Mais les opérations d’Ansar al Islam se limitaient à des enlèvements, à des attentats-suicides, et à des opérations certes spectaculaires, mais qui demandaient surtout de la détermination et du courage individuel: le 18 février 2001, Franso Hariri, un proche de Massoud Barzani, ancien gouverneur d’Erbil, était assassiné en pleine ville d’Erbil par un commando d’islamistes, appartenant à un groupe précurseur d’Ansar al Islam. Et le 2 avril 2002, un autre commando tentait d’assassiner Berham Saleh, le premier ministre du gouvernement kurde (UPK) de Souleimania, tuant plusieurs de ses gardes du corps. Cet attentat amena l’UPK à couper toutes relations avec un mouvement dont le leader avait été reçu par Jalal Talabani à son quartier général de Kala Tchoualan trois mois plus tôt.

Menant désormais une virulente campagne de propagande contre Ansar al Islam, l’UPK de Jalal Talabani s’efforcera de convaincre les Américains –témoignages de prisonniers à l’appui– de l’existence de liens entre cette organisation et al Qaïda et Saddam Hussain. Apparemment avec succès.

Le repli en Iran et le nouveau départ

En mars 2003, l’aviation américaine pilonne le bastion d’Ansar al Islam, tandis que plusieurs milliers de pechmergas de l’UPK partant à l’assaut des positions des islamistes. Environ 200 partisans d’Ansar al Islam sont tués, les autres –environ 500 combattants–- se repliant en Iran. Les Américains et les dirigeants de l’UPK crient victoire, mais c’est une victoire à la Pyrrhus.

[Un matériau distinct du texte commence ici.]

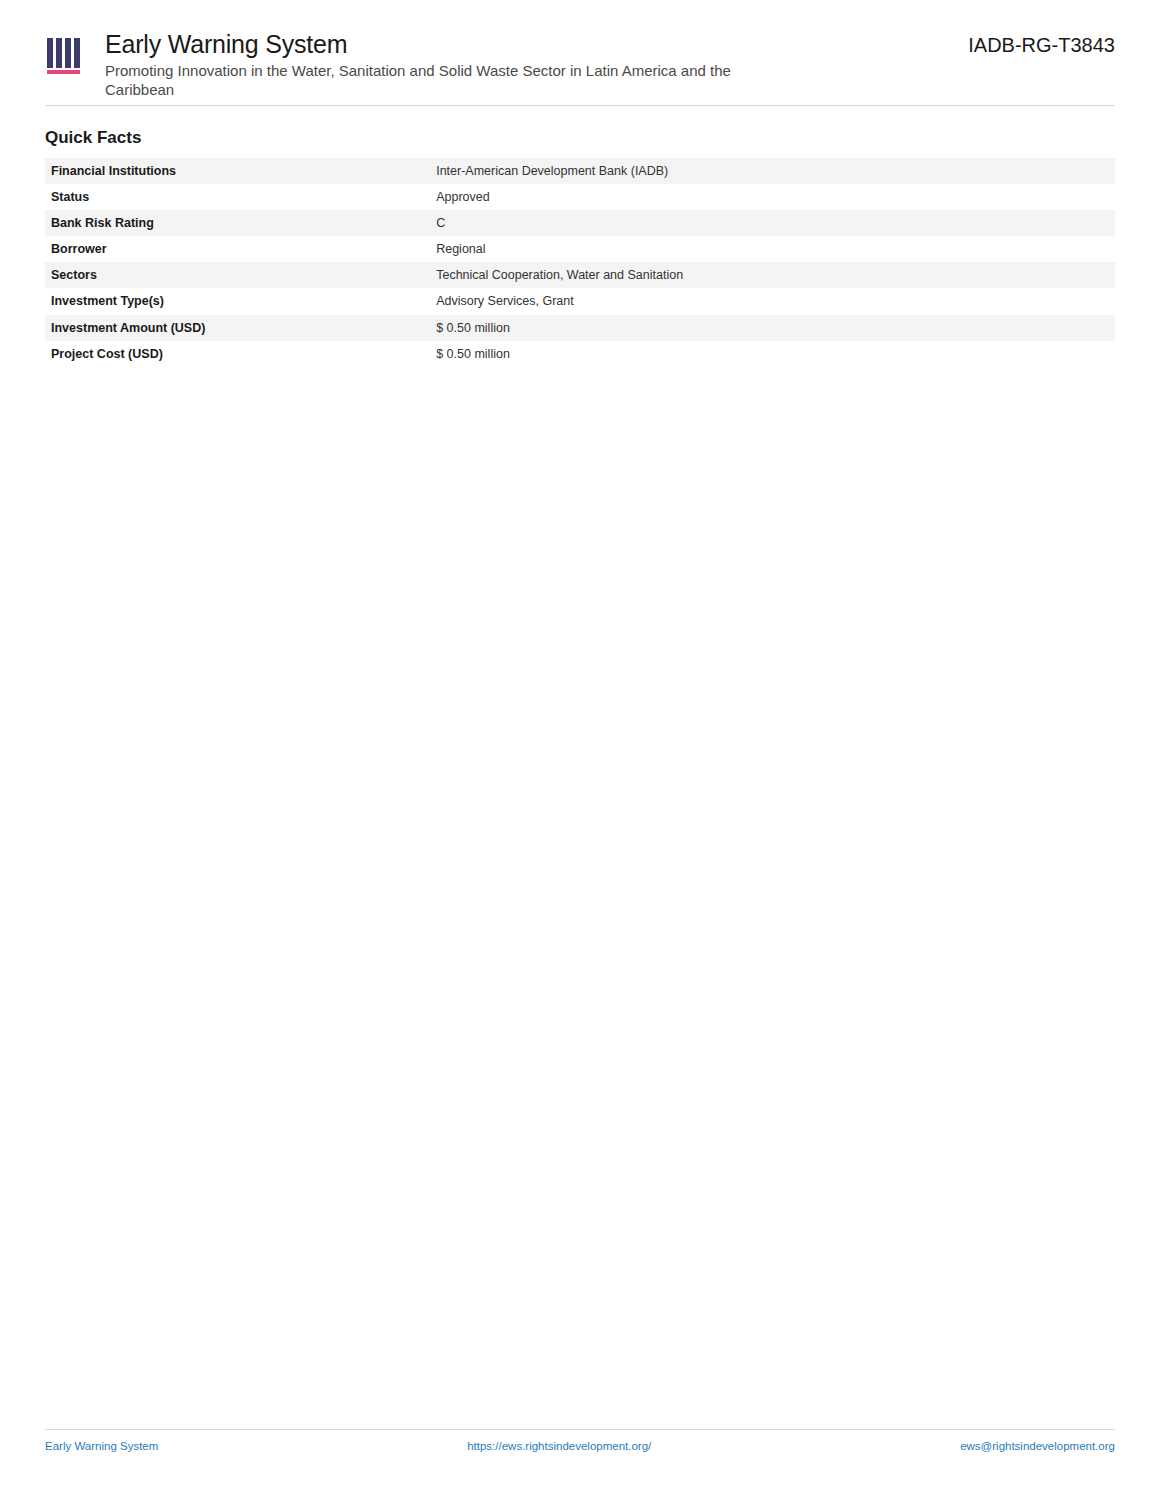Early Warning System
Promoting Innovation in the Water, Sanitation and Solid Waste Sector in Latin America and the Caribbean
IADB-RG-T3843
Quick Facts
| Financial Institutions | Inter-American Development Bank (IADB) |
| Status | Approved |
| Bank Risk Rating | C |
| Borrower | Regional |
| Sectors | Technical Cooperation, Water and Sanitation |
| Investment Type(s) | Advisory Services, Grant |
| Investment Amount (USD) | $ 0.50 million |
| Project Cost (USD) | $ 0.50 million |
Early Warning System
https://ews.rightsindevelopment.org/
ews@rightsindevelopment.org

Détenus par les Iraniens pendant quelques jours après avoir franchi la frontière, les partisans d’Ansar al Islam sont ensuite regroupés dans la région de Merivan, à Kani Khayram, où deux de leurs chefs, mala Asso Howleri (Le n° 3 de l’organisation, capturé depuis par les Américains) et mala Halgurt, leur disent que le mouvement va être réorganisé, et qu’ils vont retourner en Irak et reprendre leurs activités.

En juillet 2003, selon le témoignage de l’un d’eux fait prisonnier par l’UPK que nous avons pu interroger à Souleimania, ils sont reconduits à la frontière où des agents des services iraniens leur remettent leurs armes et des vivres.

Selon Kerim Sinjari, ministre de l’Intérieur du gouvernement kurde (PDK) d’Erbil, la nouvelle organisation est divisée en trois branches: une branche kurde, dans le nord, dirigée par Omar Bazyani, un Kurde de Kirkouk; une branche arabe, dans le centre, basée à Ramadi, sous les ordres d’Abou Wael, un ancien officier arabe de l’armée irakienne, de son vrai nom Saadoun Mahmoud al Ani; et une troisième branche, implantée dans le sud. Et très vite elle passe à l’action.

En octobre 2003, un Yéménite au volant d’un taxi chargé de 100 kg de TNT et 20 kg de C4 (un explosif encore plus puissant que le TNT) tentait sans succès d’assassiner Kerim Sinjari dans son ministère à Erbil: il était abattu par les policiers avant d’avoir pu actionner le détonateur. En décembre, un autre kamikaze arabe, yéménite ou saoudien, fait une nouvelle tentative contre Kerim Sinjari: son véhicule explose devant le ministère, tuant deux policiers et une femme.

Mais cette nouvelle organisation réalise des opérations beaucoup plus sophistiquées et meurtrières que ne pouvait le faire l’Ansar al Islam de la première génération: ce serait elle qui serait responsable de l’attentat contre le siège de l’ONU à Bagdad en août 2003 au cours duquel Sergio Vieira de Mello a trouvé la mort. Ce serait également elle qui serait responsable des deux attentats simultanés à Erbil, le 1 février dernier, qui ont fait 117 morts. Ces opérations requièrent une organisation, des capacités logistiques et des sources de renseignements hors de portée des petits maquisards kurdes des monts Haoramand. Seule une OPA menée par une organisation beaucoup plus vaste expliquerait qu’Ansar al Islam ait pu étendre son champ d’action à l’ensemble de l’Irak, et... éventuellement à l’Espagne.